TASK STATEMENT - For the entries below, say how many lines include the word "harga" and add nothing else.

DATA SECTION -
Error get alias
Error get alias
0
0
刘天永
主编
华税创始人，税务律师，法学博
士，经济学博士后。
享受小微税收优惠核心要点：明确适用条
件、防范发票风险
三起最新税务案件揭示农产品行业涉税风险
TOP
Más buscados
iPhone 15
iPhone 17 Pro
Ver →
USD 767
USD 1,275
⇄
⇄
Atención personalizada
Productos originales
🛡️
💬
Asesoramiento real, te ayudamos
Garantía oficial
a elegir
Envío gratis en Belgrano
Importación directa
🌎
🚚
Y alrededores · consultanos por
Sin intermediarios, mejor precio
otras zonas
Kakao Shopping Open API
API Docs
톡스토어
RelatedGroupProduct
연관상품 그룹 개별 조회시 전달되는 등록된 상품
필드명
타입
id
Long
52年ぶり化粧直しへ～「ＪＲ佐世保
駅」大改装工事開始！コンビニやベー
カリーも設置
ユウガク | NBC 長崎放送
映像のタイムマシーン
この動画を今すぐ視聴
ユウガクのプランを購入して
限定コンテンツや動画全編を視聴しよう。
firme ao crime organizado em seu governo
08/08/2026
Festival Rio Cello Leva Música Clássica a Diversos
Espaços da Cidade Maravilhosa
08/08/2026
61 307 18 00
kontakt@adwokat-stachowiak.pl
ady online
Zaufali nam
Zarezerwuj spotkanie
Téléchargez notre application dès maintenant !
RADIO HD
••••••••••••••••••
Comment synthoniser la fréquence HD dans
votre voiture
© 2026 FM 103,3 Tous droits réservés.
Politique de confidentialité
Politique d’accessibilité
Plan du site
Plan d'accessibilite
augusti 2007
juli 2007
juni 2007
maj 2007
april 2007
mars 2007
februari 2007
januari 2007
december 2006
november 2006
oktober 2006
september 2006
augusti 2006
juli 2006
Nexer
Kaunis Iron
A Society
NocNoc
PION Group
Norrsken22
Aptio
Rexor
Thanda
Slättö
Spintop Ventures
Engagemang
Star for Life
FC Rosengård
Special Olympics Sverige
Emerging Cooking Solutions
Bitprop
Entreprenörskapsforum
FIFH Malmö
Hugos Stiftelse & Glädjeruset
==
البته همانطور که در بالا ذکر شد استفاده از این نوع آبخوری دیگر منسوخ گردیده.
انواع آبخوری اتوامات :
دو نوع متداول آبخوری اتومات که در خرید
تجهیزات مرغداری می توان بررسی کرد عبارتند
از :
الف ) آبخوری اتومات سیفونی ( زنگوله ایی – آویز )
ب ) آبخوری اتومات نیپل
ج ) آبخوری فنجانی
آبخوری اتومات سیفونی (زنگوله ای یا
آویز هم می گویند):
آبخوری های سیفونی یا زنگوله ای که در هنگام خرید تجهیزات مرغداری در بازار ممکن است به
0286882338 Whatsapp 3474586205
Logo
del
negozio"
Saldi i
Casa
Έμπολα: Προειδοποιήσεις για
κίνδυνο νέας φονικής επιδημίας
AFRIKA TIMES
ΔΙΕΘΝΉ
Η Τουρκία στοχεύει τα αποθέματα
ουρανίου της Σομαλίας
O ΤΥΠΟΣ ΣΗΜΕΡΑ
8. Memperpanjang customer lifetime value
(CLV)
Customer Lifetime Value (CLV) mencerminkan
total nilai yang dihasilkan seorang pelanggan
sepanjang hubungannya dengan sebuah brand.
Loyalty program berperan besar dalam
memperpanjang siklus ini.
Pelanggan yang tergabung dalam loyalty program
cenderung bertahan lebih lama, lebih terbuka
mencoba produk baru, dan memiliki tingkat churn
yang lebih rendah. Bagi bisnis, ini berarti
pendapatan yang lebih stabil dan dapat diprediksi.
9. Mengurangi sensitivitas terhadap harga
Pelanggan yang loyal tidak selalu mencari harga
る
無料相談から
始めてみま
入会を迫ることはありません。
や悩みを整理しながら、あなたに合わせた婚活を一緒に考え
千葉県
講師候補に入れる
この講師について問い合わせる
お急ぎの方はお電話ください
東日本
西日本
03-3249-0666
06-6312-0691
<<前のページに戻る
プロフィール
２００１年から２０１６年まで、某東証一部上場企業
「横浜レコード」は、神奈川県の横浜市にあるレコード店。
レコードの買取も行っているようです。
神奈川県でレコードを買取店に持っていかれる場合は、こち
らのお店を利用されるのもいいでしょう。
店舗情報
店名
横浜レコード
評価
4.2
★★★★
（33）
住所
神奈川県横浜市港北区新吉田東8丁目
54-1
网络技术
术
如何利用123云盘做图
---
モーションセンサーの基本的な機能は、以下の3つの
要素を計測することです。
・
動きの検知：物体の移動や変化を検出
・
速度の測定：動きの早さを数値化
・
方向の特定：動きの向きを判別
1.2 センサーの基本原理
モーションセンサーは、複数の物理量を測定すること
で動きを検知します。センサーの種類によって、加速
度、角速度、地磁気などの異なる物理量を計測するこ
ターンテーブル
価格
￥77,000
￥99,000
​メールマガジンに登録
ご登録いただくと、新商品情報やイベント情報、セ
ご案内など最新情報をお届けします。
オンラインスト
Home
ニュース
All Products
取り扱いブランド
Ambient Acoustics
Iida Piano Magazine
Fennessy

RESPONSE - 2